In the previous talks we have seen that in certain problems in complex analysis, one can try to first construct a smooth $($not analytic$)$ solution to the initial problem with the required properties, which is is in general a rather easy task. In a second step one tries to correct the solution to make it holomorphic maintaining the main properties of the problem: if $f$ is a smooth solution to the initial problem and if $u$ is a suitable solution to ${\overline{\partial}}\,$ $u=g$ where $g={\overline{\partial}\,}$ $f$, then $F=f-u$ satisfies ${\overline{\partial}\,}$$F=0$ so that $F$ is analytic. The challenge here is that the correction u does not destroy the properties required by the initial problem $($for instance values in given points, norms, etc.$)$. We have seen different types of problems where this
scheme produces solution $($e.g. interpolation problems, corona/Bézout-type problems, Cousin problem$)$.
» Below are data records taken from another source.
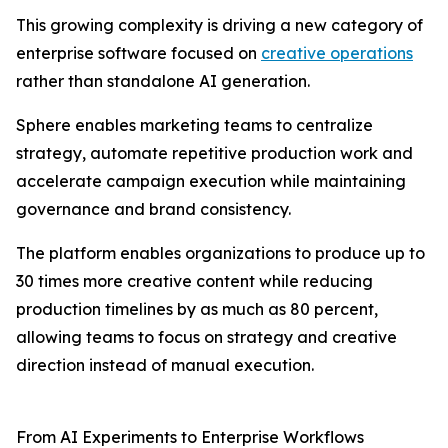
This growing complexity is driving a new category of
enterprise software focused on
creative operations
rather than standalone AI generation.
Sphere enables marketing teams to centralize
strategy, automate repetitive production work and
accelerate campaign execution while maintaining
governance and brand consistency.
The platform enables organizations to produce up to
30 times more creative content while reducing
production timelines by as much as 80 percent,
allowing teams to focus on strategy and creative
direction instead of manual execution.
From AI Experiments to Enterprise Workflows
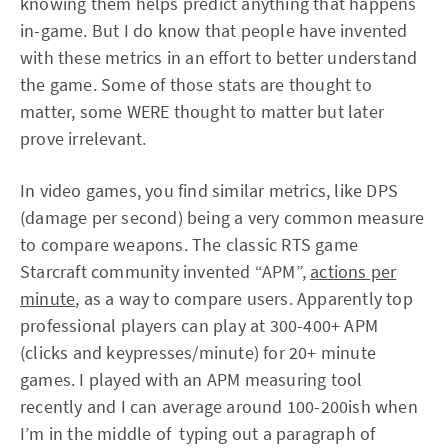
knowing them helps predict anything that happens
in-game. But I do know that people have invented
with these metrics in an effort to better understand
the game. Some of those stats are thought to
matter, some WERE thought to matter but later
prove irrelevant.
In video games, you find similar metrics, like DPS
(damage per second) being a very common measure
to compare weapons. The classic RTS game
Starcraft community invented “APM”,
actions per
minute
, as a way to compare users. Apparently top
professional players can play at 300-400+ APM
(clicks and keypresses/minute) for 20+ minute
games. I played with an APM measuring tool
recently and I can average around 100-200ish when
I’m in the middle of typing out a paragraph of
A central tool is Hörmander's theorem which gives the existence of d-bar solutions with norm estimates in suitable weighted spaces, the weight involving subharmonic functions.

The aim of this last talk is to solve an interpolation problem in the Fock space $($which is the space of entire functions square integrable with respect to a gaussian weight$)$. More precisely, we will show how a certain density condition allows to construct the subharmonic function required by Hörmander's theorem.